What is a Corporate Witness

Hello, Friends;:

Most of us probably understand what a witness is, but what is a corporate witness?

First I will offer that some of us may benefit from introductory material about the Religious Society of Friends (commonly known as Quakers). Local sources of this information may be local Friends Meetings, which in our Minneapolis telephone Yellow Pages are listed under Churches-Friends. Information by mail may be obtained from many sources, including: Quaker Information Center, 1501 Cherry Street, Philadelphia, Pennsylvania 19102 (215/241-7250). The following Web address has much information and many links to other Web Pages of the many various Quaker organizations: http://www.quaker.org/.

Basically, corporate witness refers to a witness or testimony from a Friends Meeting. A Friends Meeting may be identified in one of several ways.
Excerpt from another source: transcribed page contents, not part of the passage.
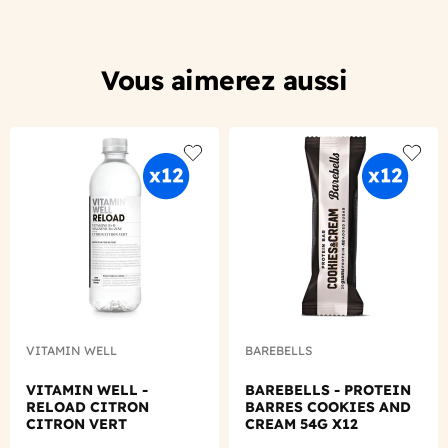
Vous aimerez aussi
Add to wishlist
Add to
VITAMIN WELL
BAREBELLS
VITAMIN WELL -
BAREBELLS - PROTEIN
RELOAD CITRON
BARRES COOKIES AND
CITRON VERT
CREAM 54G X12
BOUTEILLE PET 500ML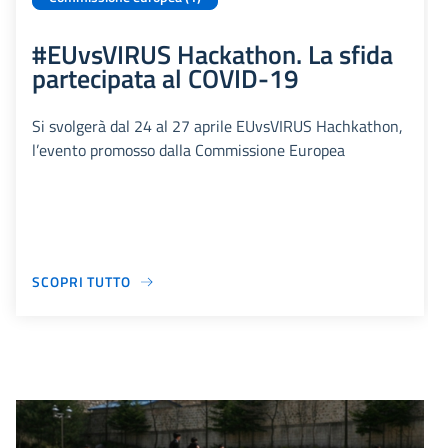
#EUvsVIRUS Hackathon. La sfida
partecipata al COVID-19
Si svolgerà dal 24 al 27 aprile EUvsVIRUS Hachkathon,
l’evento promosso dalla Commissione Europea
SCOPRI TUTTO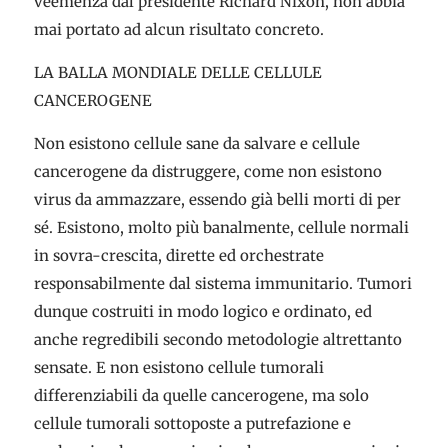
veemenza dal presidente Richard Nixon, non abbia
mai portato ad alcun risultato concreto.
LA BALLA MONDIALE DELLE CELLULE
CANCEROGENE
Non esistono cellule sane da salvare e cellule
cancerogene da distruggere, come non esistono
virus da ammazzare, essendo già belli morti di per
sé. Esistono, molto più banalmente, cellule normali
in sovra-crescita, dirette ed orchestrate
responsabilmente dal sistema immunitario. Tumori
dunque costruiti in modo logico e ordinato, ed
anche regredibili secondo metodologie altrettanto
sensate. E non esistono cellule tumorali
differenziabili da quelle cancerogene, ma solo
cellule tumorali sottoposte a putrefazione e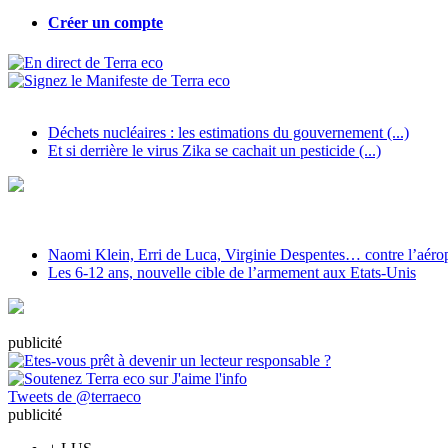
Créer un compte
Déchets nucléaires : les estimations du gouvernement (...)
Et si derrière le virus Zika se cachait un pesticide (...)
Naomi Klein, Erri de Luca, Virginie Despentes… contre l’aéropo
Les 6-12 ans, nouvelle cible de l’armement aux Etats-Unis
pub
licité
Tweets de @terraeco
pub
licité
Local meetings are known typically as Monthly because, in addition to weekly meetings for worship, they hold Monthly Meetings for Worship with emphasis on business. Likewise there are Quarterly and Yearly Meetings which are usually organized within geographic regions, such as Northern Yearly Meeting.
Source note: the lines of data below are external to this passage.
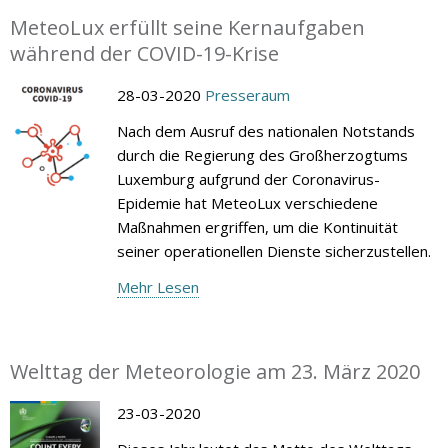
MeteoLux erfüllt seine Kernaufgaben
während der COVID-19-Krise
28-03-2020
Presseraum
Nach dem Ausruf des nationalen Notstands
durch die Regierung des Großherzogtums
Luxemburg aufgrund der Coronavirus-
Epidemie hat MeteoLux verschiedene
Maßnahmen ergriffen, um die Kontinuität
seiner operationellen Dienste sicherzustellen.
Mehr Lesen
Welttag der Meteorologie am 23. März 2020
23-03-2020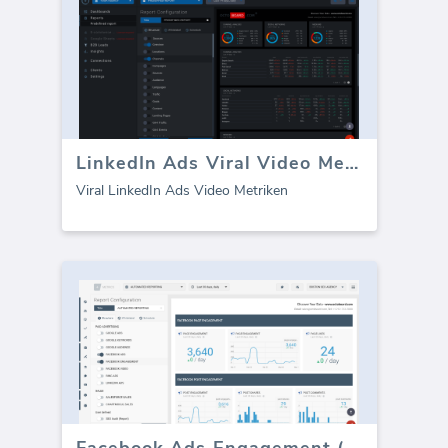
LinkedIn Ads Viral Video Metriken
Viral LinkedIn Ads Video Metriken
Facebook Ads Engagement (Bericht)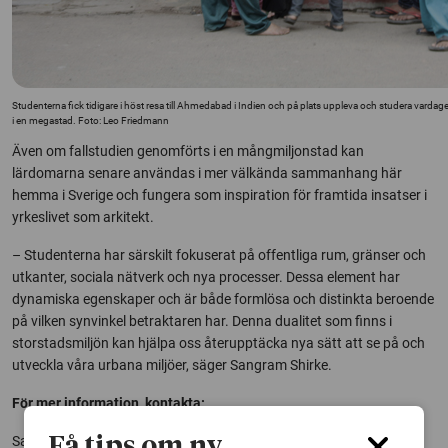
Studenterna fick tidigare i höst resa till Ahmedabad i Indien och på plats uppleva och studera vardage
i en megastad. Foto: Leo Friedmann
Även om fallstudien genomförts i en mångmiljonstad kan
lärdomarna senare användas i mer välkända sammanhang här
hemma i Sverige och fungera som inspiration för framtida insatser i
yrkeslivet som arkitekt.
– Studenterna har särskilt fokuserat på offentliga rum, gränser och
utkanter, sociala nätverk och nya processer. Dessa element har
dynamiska egenskaper och är både formlösa och distinkta beroende
på vilken synvinkel betraktaren har. Denna dualitet som finns i
storstadsmiljön kan hjälpa oss återupptäcka nya sätt att se på och
utveckla våra urbana miljöer, säger Sangram Shirke.
För mer information, kontakta:
Sangram Shirke, lärare vid Arkitekthögskolan
Få tips om ny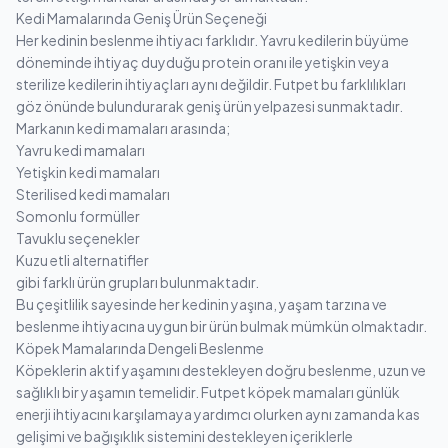
Kedi Mamalarında Geniş Ürün Seçeneği
Her kedinin beslenme ihtiyacı farklıdır. Yavru kedilerin büyüme
döneminde ihtiyaç duyduğu protein oranı ile yetişkin veya
sterilize kedilerin ihtiyaçları aynı değildir. Futpet bu farklılıkları
göz önünde bulundurarak geniş ürün yelpazesi sunmaktadır.
Markanın kedi mamaları arasında;
Yavru kedi mamaları
Yetişkin kedi mamaları
Sterilised kedi mamaları
Somonlu formüller
Tavuklu seçenekler
Kuzu etli alternatifler
gibi farklı ürün grupları bulunmaktadır.
Bu çeşitlilik sayesinde her kedinin yaşına, yaşam tarzına ve
beslenme ihtiyacına uygun bir ürün bulmak mümkün olmaktadır.
Köpek Mamalarında Dengeli Beslenme
Köpeklerin aktif yaşamını destekleyen doğru beslenme, uzun ve
sağlıklı bir yaşamın temelidir. Futpet köpek mamaları günlük
enerji ihtiyacını karşılamaya yardımcı olurken aynı zamanda kas
gelişimi ve bağışıklık sistemini destekleyen içeriklerle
More information may not be helpful in this forum, but I would like to offer the following introduction to Chapter 24, "Our peace testimony", from "Quaker Faith & Practice (1995)", Britain Yearly Meeting,

THE CORPORATE TESTIMONY

The Peace Testimony [or witness] is probably the best known and best loved of the Quaker testimonies. Its roots lie in the personal experience of the love and power of Christ which marked the founders of the Quaker movement [mid 1600s]. They were dominated by a vision of the world transformed by Christ who lives in the hearts of all. Friends sought to make the vision real by putting emphasis on Christian practice rather than primarily on any particular dogma or ideological system. Theirs was a spontaneous and practical religion. They recognized the realities of evil and conflict, but it was contrary to the spirt of Christ to use war and violence as means to deal with them.

The Peace Testimony has been a source of inspiration to friends through the centuries, for it points to a way of life which embraces all human relationships. The following extracts trace the source of the Peace Testimony in the experience of the founders of the Quaker movement and illustrate its evolution over three hundred and fifty years in response to a changing world. As a Society we have been faithful throughout in maintaining a CORPORATE WITNESS [emphasis added] against all war and violence. However, in our personal lives we have continually to wrestle with the difficulty of finding ways to reconcile our faith with practical ways of living it out in the world. It is not surprising, therefore, that we have not all reached the same conclusions when dealing with the daunting complexities and moral dilemmas of society and its government.

In the closing years of the twentieth century, we as Friends face a bewildering array of social and international challenges, which have widened the relevance of the Peace Testimony from the issue of peace and war between states to the problems of tensions and conflicts in all their forms. Thus we are brought closer to the witness of early Friends, who did not draw a hard and fast distinction between the various Quaker testimonies, but saw them as a seamless expression of the universal spirit of Christ that dwells in the hearts of all.

[END OF QUOTE]

There follow many wonderful testimonies from early Friends (which are occasionally difficult to read) through Friends' testimonies of the late twentieth century.